**Aim of the task:** Every line in the records below with the string "float" is to be copied out.

++++ Data for this task

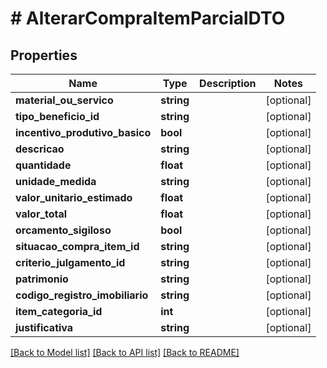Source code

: # # AlterarCompraItemParcialDTO

## Properties

Name | Type | Description | Notes
------------ | ------------- | ------------- | -------------
**material_ou_servico** | **string** |  | [optional]
**tipo_beneficio_id** | **string** |  | [optional]
**incentivo_produtivo_basico** | **bool** |  | [optional]
**descricao** | **string** |  | [optional]
**quantidade** | **float** |  | [optional]
**unidade_medida** | **string** |  | [optional]
**valor_unitario_estimado** | **float** |  | [optional]
**valor_total** | **float** |  | [optional]
**orcamento_sigiloso** | **bool** |  | [optional]
**situacao_compra_item_id** | **string** |  | [optional]
**criterio_julgamento_id** | **string** |  | [optional]
**patrimonio** | **string** |  | [optional]
**codigo_registro_imobiliario** | **string** |  | [optional]
**item_categoria_id** | **int** |  | [optional]
**justificativa** | **string** |  | [optional]

[[Back to Model list]](../../README.md#models) [[Back to API list]](../../README.md#endpoints) [[Back to README]](../../README.md)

++++++++

**Written solution:**
**quantidade** | **float** |  | [optional]
**valor_unitario_estimado** | **float** |  | [optional]
**valor_total** | **float** |  | [optional]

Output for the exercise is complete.